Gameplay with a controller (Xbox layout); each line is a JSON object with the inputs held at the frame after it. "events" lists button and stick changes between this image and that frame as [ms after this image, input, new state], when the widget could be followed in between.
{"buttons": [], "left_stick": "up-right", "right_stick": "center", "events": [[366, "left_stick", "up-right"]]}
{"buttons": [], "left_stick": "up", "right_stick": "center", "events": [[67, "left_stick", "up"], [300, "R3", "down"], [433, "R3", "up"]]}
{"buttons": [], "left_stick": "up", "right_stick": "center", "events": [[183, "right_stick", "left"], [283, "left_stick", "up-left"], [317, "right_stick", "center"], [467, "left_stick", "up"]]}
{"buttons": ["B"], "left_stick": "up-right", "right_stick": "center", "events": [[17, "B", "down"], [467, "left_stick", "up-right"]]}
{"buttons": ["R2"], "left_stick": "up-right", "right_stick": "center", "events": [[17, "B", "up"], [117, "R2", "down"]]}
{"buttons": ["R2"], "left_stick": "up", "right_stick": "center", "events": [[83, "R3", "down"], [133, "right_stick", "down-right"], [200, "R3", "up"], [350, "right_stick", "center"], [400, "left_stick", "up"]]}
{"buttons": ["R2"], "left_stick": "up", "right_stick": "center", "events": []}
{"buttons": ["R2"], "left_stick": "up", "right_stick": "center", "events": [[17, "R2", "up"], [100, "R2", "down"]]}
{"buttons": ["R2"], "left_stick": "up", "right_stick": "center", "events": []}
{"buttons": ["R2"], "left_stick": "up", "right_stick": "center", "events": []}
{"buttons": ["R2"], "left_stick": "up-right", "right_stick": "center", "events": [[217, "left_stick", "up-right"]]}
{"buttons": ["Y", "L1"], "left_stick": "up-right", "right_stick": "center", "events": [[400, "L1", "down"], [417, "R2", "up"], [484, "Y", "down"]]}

**What is required**
Could every entry above be printed again, word for word?

**Task output**
Gameplay with a controller (Xbox layout); each line is a JSON object with the inputs held at the frame after it. "events" lists button and stick changes between this image and that frame as [ms after this image, input, new state], when the widget could be followed in between.
{"buttons": [], "left_stick": "up-right", "right_stick": "center", "events": [[366, "left_stick", "up-right"]]}
{"buttons": [], "left_stick": "up", "right_stick": "center", "events": [[67, "left_stick", "up"], [300, "R3", "down"], [433, "R3", "up"]]}
{"buttons": [], "left_stick": "up", "right_stick": "center", "events": [[183, "right_stick", "left"], [283, "left_stick", "up-left"], [317, "right_stick", "center"], [467, "left_stick", "up"]]}
{"buttons": ["B"], "left_stick": "up-right", "right_stick": "center", "events": [[17, "B", "down"], [467, "left_stick", "up-right"]]}
{"buttons": ["R2"], "left_stick": "up-right", "right_stick": "center", "events": [[17, "B", "up"], [117, "R2", "down"]]}
{"buttons": ["R2"], "left_stick": "up", "right_stick": "center", "events": [[83, "R3", "down"], [133, "right_stick", "down-right"], [200, "R3", "up"], [350, "right_stick", "center"], [400, "left_stick", "up"]]}
{"buttons": ["R2"], "left_stick": "up", "right_stick": "center", "events": []}
{"buttons": ["R2"], "left_stick": "up", "right_stick": "center", "events": [[17, "R2", "up"], [100, "R2", "down"]]}
{"buttons": ["R2"], "left_stick": "up", "right_stick": "center", "events": []}
{"buttons": ["R2"], "left_stick": "up", "right_stick": "center", "events": []}
{"buttons": ["R2"], "left_stick": "up-right", "right_stick": "center", "events": [[217, "left_stick", "up-right"]]}
{"buttons": ["Y", "L1"], "left_stick": "up-right", "right_stick": "center", "events": [[400, "L1", "down"], [417, "R2", "up"], [484, "Y", "down"]]}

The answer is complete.